Justement, quel regard portez-vous sur le développement de l’agriculture biologique dans la région?
Au départ, mes voisins me surnommaient Bioman et la bio était très peu répandue dans notre région. C’est dans le Nord et dans l’Oise qu’on trouvait le plus de producteurs bio. Mais grâce à l’appui de Gilles Salitot, conseiller à la Chambre, le bio s’est développé, souvent en faisant tâche d’huile car quand on est en bio, cela intrique des voisins qui s’y intéressent et parfois se lancent. Il y a toujours un effet de contagion.
Aujourd’hui, pas mal de nouveaux producteurs arrivent et on sent que la pression sociétale actuelle n’y est pas étrangère. Et puis les aides à la conversion sont une incitation forte mais le budget va-t-il suffire ? La demande augmente, que ce soient les particuliers, les cantines scolaires, les industriels qui veulent du produit en France. Quand on est producteur bio, on est sollicité par les industriels, comme je l’ai été pour ma rhubarbe. Du coup, on fixe ses prix de vente et on peut mieux s’en sortir. Je pense que je gagne autant avec un hectare de rhubarbe, pourtant forte consommatrice en main-d’œuvre, qu’avec 30 ha de blé ! J’ai ainsi découvert un nouveau monde professionnel avec des intervenants, des acheteurs, différents, qui m’ont ouvert des perspectives.

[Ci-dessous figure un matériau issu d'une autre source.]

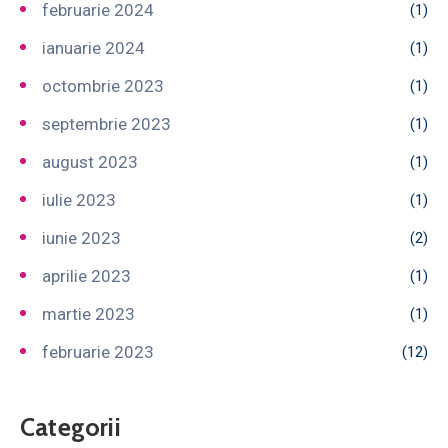
februarie 2024
(1)
ianuarie 2024
(1)
octombrie 2023
(1)
septembrie 2023
(1)
august 2023
(1)
iulie 2023
(1)
iunie 2023
(2)
aprilie 2023
(1)
martie 2023
(1)
februarie 2023
(12)
Categorii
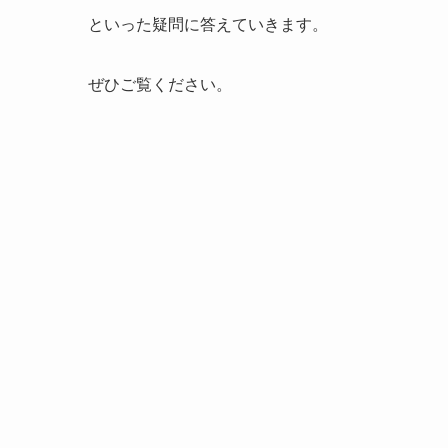
といった疑問に答えていきます。
ぜひご覧ください。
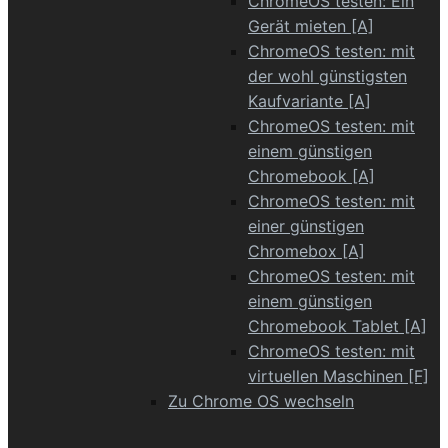
ChromeOS testen: Ein
Gerät mieten [A]
ChromeOS testen: mit
der wohl günstigsten
Kaufvariante [A]
ChromeOS testen: mit
einem günstigen
Chromebook [A]
ChromeOS testen: mit
einer günstigen
Chromebox [A]
ChromeOS testen: mit
einem günstigen
Chromebook Tablet [A]
ChromeOS testen: mit
virtuellen Maschinen [F]
Zu Chrome OS wechseln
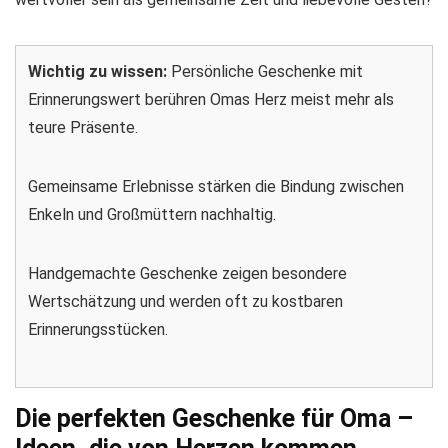
Wichtig zu wissen:
Persönliche Geschenke mit
Erinnerungswert berühren Omas Herz meist mehr als
teure Präsente.
Gemeinsame Erlebnisse stärken die Bindung zwischen
Enkeln und Großmüttern nachhaltig.
Handgemachte Geschenke zeigen besondere
Wertschätzung und werden oft zu kostbaren
Erinnerungsstücken.
Die perfekten Geschenke für Oma –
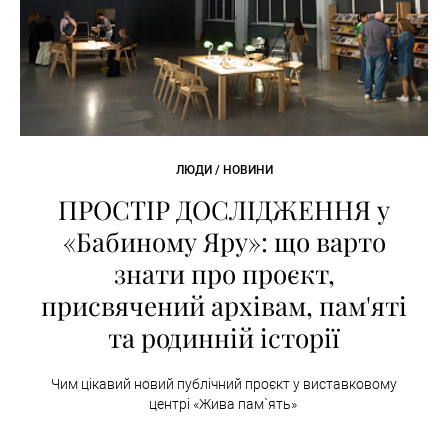
ЛЮДИ / НОВИНИ
ПРОСТІР ДОСЛІДЖЕННЯ у
«Бабиному Яру»: що варто
знати про проєкт,
присвячений архівам, пам'яті
та родинній історії
Чим цікавий новий публічний проєкт у виставковому
центрі «Жива пам`ять»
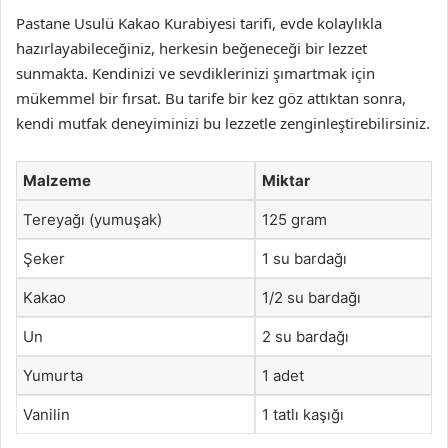
Pastane Usulü Kakao Kurabiyesi tarifi, evde kolaylıkla
hazırlayabileceğiniz, herkesin beğeneceği bir lezzet
sunmakta. Kendinizi ve sevdiklerinizi şımartmak için
mükemmel bir fırsat. Bu tarife bir kez göz attıktan sonra,
kendi mutfak deneyiminizi bu lezzetle zenginleştirebilirsiniz.
Malzeme
Miktar
Tereyağı (yumuşak)
125 gram
Şeker
1 su bardağı
Kakao
1/2 su bardağı
Un
2 su bardağı
Yumurta
1 adet
Vanilin
1 tatlı kaşığı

En bio, on reçoit des sollicitations pour de nouvelles productions et c’est formidable car extrêmement motivant.
Et puis, techniquement, c’est un véritable challenge. En conventionnel, on a l’impression de n’avoir que peu de marges de manoeuvre alors qu’en bio, il y a une évolution technique permanente, des marges de progression importantes, des défis à relever. On se nourrit aussi de l’expérience des autres, il y a beaucoup d’échanges entre producteurs, c’est enrichissant. Par exemple, pour la rhubarbe, je me suis associé avec un jeune agriculteur, Guillaume Lechevallier, par ailleurs producteur en conventionnel. Il a découvert un autre monde.


Plus largement, comment voyez-vous le contexte agricole du moment, notamment pour l’agriculture biologique?
Mardi de la semaine dernière, j’étais en réunion nationale bio à Paris, à la FNSEA. Il y a eu des modifications du règlement européen. Le problème est qu’on importe des produits bios qui n’ont pas le même cahier des charges et surtout qui sont moins drastiques que les nôtres. En gros, on importe des produits qu’on ne pourrait pas produire en France. Or, il est primordial que les consommateurs aient confiance dans le logo AB et dans toute la filière. C’est pour cela que nous réclamons et avons obtenu le maintien du contrôle annuel pour les producteurs bio. Nous devons mettre en avant le bio français par rapport aux importations.